- [Page text]
The Breakdown of Being “Too”
Marie Croke is a Fantasy and Science-Fiction writer who won first place in the Writers of the Future Contest with the story “Of Woven Wood.” She has since gone on to have stories published in places such as Beneath Ceaseless Skies, Daily Science Fiction, and DreamForge Magazine. She lives in Maryland with her family, all of whom like to scribble messages in her notebooks when she’s not looking. She attended the 2020 Odyssey Writing Workshop.
Many people, especially us creatives, suffer from bouts of insecurities. We’re constantly questioning whether we belong, whether we’re good enough, skilled enough to become the success we dream to be. In my experience, those insecurities have a culprit: the word “too.”
We’re “too old” to start a new skill; we’re “too young” to understand one. We’re “too uneducated” to have something worthwhile to say; we’re “too jaded” to think we could contribute anything new. We’re “too afraid” of rejection; “too confident” to take criticism.
And worst offender of all: we’re “too late.”
Too late to start; too late to rejoin; too far behind to ever catch up to that amorphous destination we think we should have already achieved.
This is where I found myself before Odyssey: in that state of thinking I was “too late.”
I’d sold a few stories, won a prestigious contest, and indie-published a book, but that had been years ago, as if it’d happened to someone else in another life, another world. Then I’d needed time to step away, to combat personal demons, to refind my love of writing by removing the onlookers over my shoulder. But jumping back into the submission game, with my rejection number slowly inching up once more, I couldn’t help but feel as if I’d lost my chance, as if there was some single moment I’d missed out on and now that it was gone so too was my ability to be a writer.
So I came to Odyssey looking for direction.

- [Problems and tasks]
**a)** Do these statements agree with the essay on insecurity? (i) Croke won first place in the Writers of the Future Contest. (ii) Croke attended the 2021 Odyssey Writing Workshop. (iii) The writer calls "too late" the worst offender. For each, answer yes or no and quote the words of the essay that decide it.
**b)** Can you write out the essay on insecurity from "This is where" down to "be a writer.", switching "a prestigious contest" to "a major contest"?
**c)** Which publications does the essay on insecurity name as places where Croke's stories have been published?

- [Dataset rows]
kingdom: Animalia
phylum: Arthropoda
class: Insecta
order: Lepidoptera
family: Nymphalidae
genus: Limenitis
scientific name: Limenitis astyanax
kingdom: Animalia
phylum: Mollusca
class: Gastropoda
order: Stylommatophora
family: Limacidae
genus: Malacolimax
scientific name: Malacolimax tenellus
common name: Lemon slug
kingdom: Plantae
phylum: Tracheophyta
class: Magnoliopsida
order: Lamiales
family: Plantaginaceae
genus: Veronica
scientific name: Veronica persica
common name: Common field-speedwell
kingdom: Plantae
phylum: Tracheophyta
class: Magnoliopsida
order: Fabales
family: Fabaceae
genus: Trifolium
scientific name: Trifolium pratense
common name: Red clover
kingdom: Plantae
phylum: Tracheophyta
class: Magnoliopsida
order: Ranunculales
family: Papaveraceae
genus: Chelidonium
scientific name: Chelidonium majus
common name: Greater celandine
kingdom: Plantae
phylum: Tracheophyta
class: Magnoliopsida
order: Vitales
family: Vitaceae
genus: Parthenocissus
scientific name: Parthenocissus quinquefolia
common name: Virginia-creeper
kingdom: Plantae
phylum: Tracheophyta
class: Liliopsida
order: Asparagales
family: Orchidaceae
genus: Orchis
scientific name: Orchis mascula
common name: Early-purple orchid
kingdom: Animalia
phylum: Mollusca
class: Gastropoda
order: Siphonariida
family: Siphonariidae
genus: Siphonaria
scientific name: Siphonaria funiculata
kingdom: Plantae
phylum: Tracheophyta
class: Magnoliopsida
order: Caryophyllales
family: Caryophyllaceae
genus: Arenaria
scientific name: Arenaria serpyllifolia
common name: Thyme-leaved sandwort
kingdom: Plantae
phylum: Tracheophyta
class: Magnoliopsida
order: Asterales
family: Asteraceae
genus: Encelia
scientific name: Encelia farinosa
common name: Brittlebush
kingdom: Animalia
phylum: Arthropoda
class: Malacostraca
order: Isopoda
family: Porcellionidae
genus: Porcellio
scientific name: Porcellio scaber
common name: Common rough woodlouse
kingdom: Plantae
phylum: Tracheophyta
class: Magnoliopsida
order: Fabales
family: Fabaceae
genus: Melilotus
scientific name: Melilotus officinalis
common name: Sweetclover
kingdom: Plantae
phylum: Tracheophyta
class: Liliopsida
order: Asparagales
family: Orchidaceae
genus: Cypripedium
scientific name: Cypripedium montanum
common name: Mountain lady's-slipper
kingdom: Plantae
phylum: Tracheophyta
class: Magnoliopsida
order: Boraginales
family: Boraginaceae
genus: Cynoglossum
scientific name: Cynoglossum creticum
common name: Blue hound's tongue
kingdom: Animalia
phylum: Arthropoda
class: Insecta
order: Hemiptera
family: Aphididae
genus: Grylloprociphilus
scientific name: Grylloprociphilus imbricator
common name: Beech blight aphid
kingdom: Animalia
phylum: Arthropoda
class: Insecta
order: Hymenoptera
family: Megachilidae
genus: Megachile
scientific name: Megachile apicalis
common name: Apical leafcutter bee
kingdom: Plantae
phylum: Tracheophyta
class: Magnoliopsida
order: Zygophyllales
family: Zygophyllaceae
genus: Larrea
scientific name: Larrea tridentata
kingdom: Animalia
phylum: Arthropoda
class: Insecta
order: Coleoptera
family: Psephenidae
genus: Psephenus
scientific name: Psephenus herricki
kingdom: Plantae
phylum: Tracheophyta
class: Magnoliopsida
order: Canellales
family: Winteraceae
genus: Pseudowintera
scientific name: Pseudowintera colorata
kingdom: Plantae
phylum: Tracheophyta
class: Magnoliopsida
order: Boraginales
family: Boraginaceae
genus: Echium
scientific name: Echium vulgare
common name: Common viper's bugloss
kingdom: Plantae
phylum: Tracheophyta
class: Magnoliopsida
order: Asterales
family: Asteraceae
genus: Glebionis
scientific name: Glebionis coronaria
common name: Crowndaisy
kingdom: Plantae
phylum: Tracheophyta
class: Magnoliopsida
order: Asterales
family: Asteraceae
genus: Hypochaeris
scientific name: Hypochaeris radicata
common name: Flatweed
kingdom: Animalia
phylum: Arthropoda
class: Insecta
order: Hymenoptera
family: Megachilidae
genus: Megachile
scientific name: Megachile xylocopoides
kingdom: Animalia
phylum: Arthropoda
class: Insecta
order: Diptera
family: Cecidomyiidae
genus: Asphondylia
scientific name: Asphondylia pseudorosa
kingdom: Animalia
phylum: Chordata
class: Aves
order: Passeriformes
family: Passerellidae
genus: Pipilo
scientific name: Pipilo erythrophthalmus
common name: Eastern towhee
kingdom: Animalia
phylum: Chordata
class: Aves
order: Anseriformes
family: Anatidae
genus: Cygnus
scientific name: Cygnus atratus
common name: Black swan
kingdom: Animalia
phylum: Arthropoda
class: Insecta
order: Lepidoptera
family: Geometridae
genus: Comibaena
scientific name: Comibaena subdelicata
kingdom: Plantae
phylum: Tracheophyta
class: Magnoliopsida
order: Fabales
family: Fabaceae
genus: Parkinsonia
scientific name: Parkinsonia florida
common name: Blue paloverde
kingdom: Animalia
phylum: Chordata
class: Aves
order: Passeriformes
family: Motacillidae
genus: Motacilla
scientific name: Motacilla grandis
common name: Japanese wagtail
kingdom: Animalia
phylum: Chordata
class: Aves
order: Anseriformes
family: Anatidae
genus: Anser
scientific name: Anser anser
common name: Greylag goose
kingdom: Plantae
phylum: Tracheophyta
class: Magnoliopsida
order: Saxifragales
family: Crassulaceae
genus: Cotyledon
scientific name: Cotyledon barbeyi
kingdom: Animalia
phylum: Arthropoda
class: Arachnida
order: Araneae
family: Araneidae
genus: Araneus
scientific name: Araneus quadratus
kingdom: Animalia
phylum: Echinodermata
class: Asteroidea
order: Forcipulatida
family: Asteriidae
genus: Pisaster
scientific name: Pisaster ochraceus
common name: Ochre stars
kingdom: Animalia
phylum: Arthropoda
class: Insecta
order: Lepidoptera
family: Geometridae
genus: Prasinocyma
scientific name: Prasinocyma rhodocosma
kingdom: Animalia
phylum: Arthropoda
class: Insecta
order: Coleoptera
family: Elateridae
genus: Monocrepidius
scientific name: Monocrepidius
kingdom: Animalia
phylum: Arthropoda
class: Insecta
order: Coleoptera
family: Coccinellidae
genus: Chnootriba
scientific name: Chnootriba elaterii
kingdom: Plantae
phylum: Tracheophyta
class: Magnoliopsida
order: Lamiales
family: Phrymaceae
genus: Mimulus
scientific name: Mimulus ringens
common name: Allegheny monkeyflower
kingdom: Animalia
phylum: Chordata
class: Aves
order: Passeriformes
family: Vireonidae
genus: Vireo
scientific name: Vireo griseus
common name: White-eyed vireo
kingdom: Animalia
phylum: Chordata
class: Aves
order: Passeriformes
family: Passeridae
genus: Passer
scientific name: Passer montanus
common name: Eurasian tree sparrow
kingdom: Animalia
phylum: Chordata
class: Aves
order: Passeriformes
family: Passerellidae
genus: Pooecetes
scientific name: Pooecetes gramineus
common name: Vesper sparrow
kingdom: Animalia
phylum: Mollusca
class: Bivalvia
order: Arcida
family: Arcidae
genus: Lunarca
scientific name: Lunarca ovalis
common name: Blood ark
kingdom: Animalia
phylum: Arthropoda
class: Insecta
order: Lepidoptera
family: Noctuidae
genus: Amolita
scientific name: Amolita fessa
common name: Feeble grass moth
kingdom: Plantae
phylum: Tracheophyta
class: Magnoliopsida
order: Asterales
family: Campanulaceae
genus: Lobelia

- [Results in order]
**a)**
(i) Yes: "won first place in the Writers of the Future Contest with the story “Of Woven Wood.”"
(ii) No: "She attended the 2020 Odyssey Writing Workshop."
(iii) Yes: "And worst offender of all: we’re “too late.”"

**b)**
This is where I found myself before Odyssey: in that state of thinking I was “too late.”
I’d sold a few stories, won a major contest, and indie-published a book, but that had been years ago, as if it’d happened to someone else in another life, another world. Then I’d needed time to step away, to combat personal demons, to refind my love of writing by removing the onlookers over my shoulder. But jumping back into the submission game, with my rejection number slowly inching up once more, I couldn’t help but feel as if I’d lost my chance, as if there was some single moment I’d missed out on and now that it was gone so too was my ability to be a writer.

**c)**
Beneath Ceaseless Skies
Daily Science Fiction
DreamForge Magazine